Jean-François Vasseur, Maxime Fauquemberg, 10 septembre 2013

Pour des marchés publics soutiens de l’insertion professionnelle

La commande publique des collectivités territoriales, en particulier les marchés de travaux, représente un apport financier à l’économie locale. Les textes encadrant les marchés publics permettaient difficilement d’indiquer que parmi les critères de choix du prestataire figurait par exemple son engagement à employer des personnes en insertion. L’assouplissement récent de la mise en place de ces « clauses sociales » doit être un levier au service de l’aménagement et du développement du territoire.

Une décision récente du Conseil d’Etat simplifie l’utilisation de critères sociaux dans l’attribution des marchés publics en affirmant que « dans le cadre d’un marché qui, eu égard à son objet, est susceptible d’être exécuté, au moins en partie, par des personnels engagés dans une démarche d’insertion, le pouvoir adjudicateur peut légalement prévoir d’apprécier les offres au regard du critère d’insertion professionnelle des publics en difficulté, dès lors que ce critère n’est pas discriminatoire et lui permet d’apprécier objectivement les offres. »
Ce revirement est essentiel car depuis fort longtemps, les juges, compliquaient la concrétisation de cette opportunité en invalidant quasi systématiquement les procédures dès lors que figurait un critère social parmi les critères d’attribution d’un marché à un prestataire.

La seule possibilité résidait dans l’introduction de clauses sociales « d’exécution », obligatoires et équivalentes pour tous les soumissionnaires et représentant un volume d’heures - dites d’insertion – obligatoire pour le titulaire du marché mais n’entrant pas en ligne compte pour le choix du lauréat.
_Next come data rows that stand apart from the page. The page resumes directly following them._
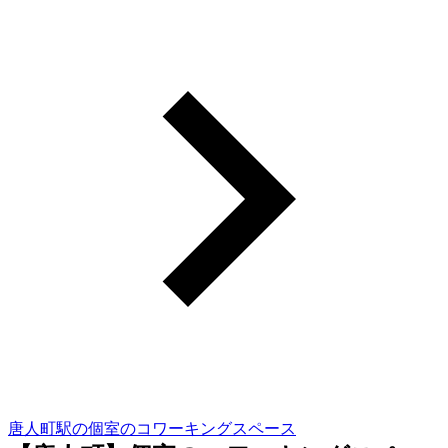
唐人町駅の個室のコワーキングスペース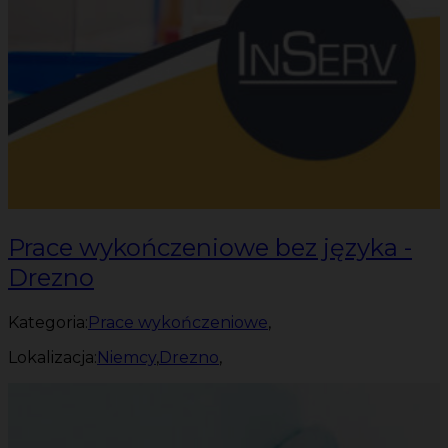
Prace wykończeniowe bez języka -
Drezno
Kategoria:
Prace wykończeniowe
,
Lokalizacja:
Niemcy
,
Drezno
,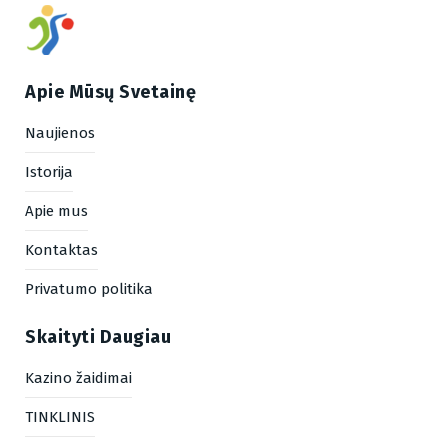
Apie Mūsų Svetainę
Naujienos
Istorija
Apie mus
Kontaktas
Privatumo politika
Skaityti Daugiau
Kazino žaidimai
TINKLINIS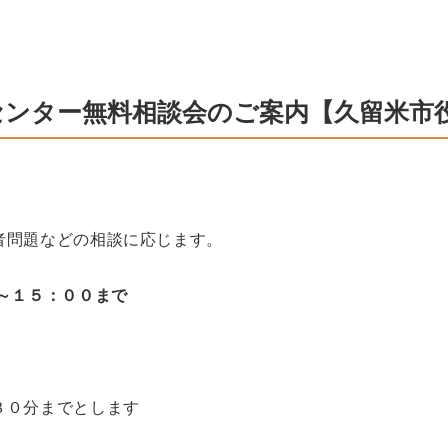
談センター無料相談会のご案内【久留米市
者問題などの相談に応じます。
～１５：００まで
３０分までとします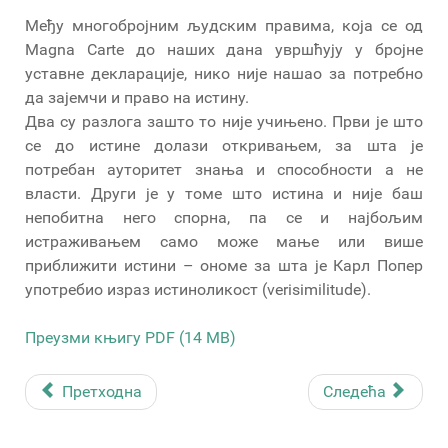
Међу многобројним људским правима, која се од
Magna Carte до наших дана увршћују у бројне
уставне декларације, нико није нашао за потребно
да зајемчи и право на истину.
Два су разлога зашто то није учињено. Први је што
се до истине долази откривањем, за шта је
потребан ауторитет знања и способности а не
власти. Други је у томе што истина и није баш
непобитна него спорна, па се и најбољим
истраживањем само може мање или више
приближити истини – ономе за шта је Карл Попер
употребио израз истиноликост (verisimilitude).
Преузми књигу PDF (14 MB)
Претходна
Следећа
Au nom de la neutralité de la commande publique, les juges estimaient qu’un critère de choix lié à la création d’emplois, l’insertion ou la formation constituait une forme de discrimination.

C’est aussi un volume d’heures de travail considérable, susceptible de favoriser une stratégie de retour à l’emploi et d’insertion des personnes en difficulté. Ces millions d’heures financées par les communes ou leurs groupements doivent être le moyen d’une politique de retour à l’emploi des plus défavorisés et les personnes publiques doivent être en mesure d’imposer leurs objectifs sociaux, au même titre que tous les autres, à leurs prestataires.

L’introduction d’obligations contractuelles sous forme de « clauses sociales » dans les marchés est un moyen efficace de mise en œuvre de cette volonté et de ces stratégies.

La ville d’Amiens et Amiens Métropole ont mis en œuvre, depuis plusieurs années, cette possibilité dans tous les marchés où cela s’avère possible.
Mais cette solution n’est pas suffisamment efficace pour promouvoir une réelle politique publique d’insertion. Il est urgent d’agir.

Nous proposons :

- Élaborer une doctrine en matière de clauses sociales : insertion, retour à l’emploi, formation, public cible … en partenariat avec les acteurs impliqués localement ;
- Définir des clauses sociales traduisant la volonté politique de la collectivité et utilisables dans les marchés, en particulier de travaux ;
- Étudier les niveaux de pondération (15%) envisageables légalement de ces critères sociaux ;
- Introduire dans les documents de consultation l’objet et les modalités de mise en œuvre des critères extra-économiques retenus ;
- Élaborer un guide pratique à destination des soumissionnaires pour permettre à tous les acteurs et candidats de connaitre le principe et la portée de ces clauses.